Les barbadiennes m'ont dit, « les hommes caribéens sont comme ça ». Une autre  a dit que si j'envisageais de m'installer aux Caraïbes  je devrais m'y habituer.

Cependant cela fait des années que les femmes caribéennes se révoltent et dénoncent les agressions verbales, les propos dégradants et autres formes de violences sexistes qu'elle subissent. En 2016, deux barbadiennes créent le hashtag #LaVieenLeggings, pour donner aux femmes la parole – et un espace pour partager leurs témoignages de harcèlement sexuel – a rencontré un succès dans la région car elles ont pu réaliser à quel point le harcèlement sexuel était ancré dans la culture caribéenne.

D'autres actions régionales pour lutter contre les violences sexistes ont été organisées, Le Tambourin de l'Armée Jamaïcaine et le hashtag #LaisseMoiTranquille, inspiré de la Calypso Rose de Trinidad et Tobago. L'activiste Attilah Springer a utilisé ce chant pour lancer le dialogue à propos des violences sexistes durant les festivités du Carnaval annuel. Ces deux actions ont débuté en 2017.

Pour Madame Lo, l'incident de trop a lieu au supermarché de son quartier où elle se rendit un après midi :

The streets were empty. A man drove by and stopped next to me. He said he was selling beach chairs and then he told me to get in the car.

‘I’m fine, thank you,’ I replied.

He became aggressive: ‘I’m trying to get in touch with you, but you don’t care about me.’

I replied, ‘I’m fine on my own.’

‘Don’t you want a husband?’ He asked. I said no and he drove off. But I froze in fear, too panicked to write down his license plate.

Les rues étaient désertes. Un automobiliste s'est arrêté près de moi. Il m'a expliqué qu'il vendait des chaises de plages et m'a dit d'entrer dans sa voiture.

Entrées conservées d'une collection
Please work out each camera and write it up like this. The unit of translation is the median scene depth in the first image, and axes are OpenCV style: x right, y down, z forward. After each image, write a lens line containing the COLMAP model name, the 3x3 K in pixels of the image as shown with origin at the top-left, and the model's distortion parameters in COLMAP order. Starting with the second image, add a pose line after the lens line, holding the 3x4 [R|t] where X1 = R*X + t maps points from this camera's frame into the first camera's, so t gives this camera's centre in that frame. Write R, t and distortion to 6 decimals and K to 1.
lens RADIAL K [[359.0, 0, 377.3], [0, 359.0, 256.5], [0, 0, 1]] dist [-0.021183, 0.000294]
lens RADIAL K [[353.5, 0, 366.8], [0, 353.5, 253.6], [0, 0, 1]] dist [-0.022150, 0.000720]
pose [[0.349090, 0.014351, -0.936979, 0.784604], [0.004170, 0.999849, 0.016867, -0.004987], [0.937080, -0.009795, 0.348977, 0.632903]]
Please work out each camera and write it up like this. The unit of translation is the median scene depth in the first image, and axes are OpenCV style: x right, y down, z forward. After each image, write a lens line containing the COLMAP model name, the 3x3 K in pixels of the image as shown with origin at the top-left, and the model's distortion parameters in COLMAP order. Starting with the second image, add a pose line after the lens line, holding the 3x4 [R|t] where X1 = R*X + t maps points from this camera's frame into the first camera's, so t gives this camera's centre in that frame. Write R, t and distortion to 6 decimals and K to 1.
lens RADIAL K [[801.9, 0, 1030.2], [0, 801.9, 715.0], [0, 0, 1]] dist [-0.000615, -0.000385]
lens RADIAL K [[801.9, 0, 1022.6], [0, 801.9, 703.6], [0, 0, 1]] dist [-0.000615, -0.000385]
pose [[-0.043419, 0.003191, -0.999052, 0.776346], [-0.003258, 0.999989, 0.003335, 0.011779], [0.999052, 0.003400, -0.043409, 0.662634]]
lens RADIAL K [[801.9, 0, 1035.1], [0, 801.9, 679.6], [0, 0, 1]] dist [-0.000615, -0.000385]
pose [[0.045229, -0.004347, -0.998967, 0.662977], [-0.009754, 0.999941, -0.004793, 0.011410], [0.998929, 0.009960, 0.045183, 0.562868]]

● **Consignes de travail**:
- a) Indiquez si chacune des affirmations suivantes concorde avec le passage cité, en répondant par oui ou par non et en citant les mots décisifs du texte : (i) le hashtag #LaVieenLeggings a été créé en 2016 par deux Barbadiennes ; (ii) Attilah Springer s'est servie d'un chant pendant le Carnaval annuel pour ouvrir le dialogue sur les violences sexistes ; (iii) l'automobiliste affirmait vendre des parasols.
- b) D'après le passage cité, en quelle année Le Tambourin de l'Armée Jamaïcaine et le hashtag #LaisseMoiTranquille ont-ils débuté ?
- c) Extrayez du passage cité, s'il vous plaît, tout ce qui va de « D'autres actions régionales » jusqu'à « you,’ I replied. ».

● **Réponses attendues**:
- a)
(i) Oui : « En 2016, deux barbadiennes créent le hashtag #LaVieenLeggings ».
(ii) Oui : « L'activiste Attilah Springer a utilisé ce chant pour lancer le dialogue à propos des violences sexistes durant les festivités du Carnaval annuel ».
(iii) Non : « Il m'a expliqué qu'il vendait des chaises de plages ».

- b) En 2017.

- c)
D'autres actions régionales pour lutter contre les violences sexistes ont été organisées, Le Tambourin de l'Armée Jamaïcaine et le hashtag #LaisseMoiTranquille, inspiré de la Calypso Rose de Trinidad et Tobago. L'activiste Attilah Springer a utilisé ce chant pour lancer le dialogue à propos des violences sexistes durant les festivités du Carnaval annuel. Ces deux actions ont débuté en 2017.

Pour Madame Lo, l'incident de trop a lieu au supermarché de son quartier où elle se rendit un après midi :

The streets were empty. A man drove by and stopped next to me. He said he was selling beach chairs and then he told me to get in the car.

‘I’m fine, thank you,’ I replied.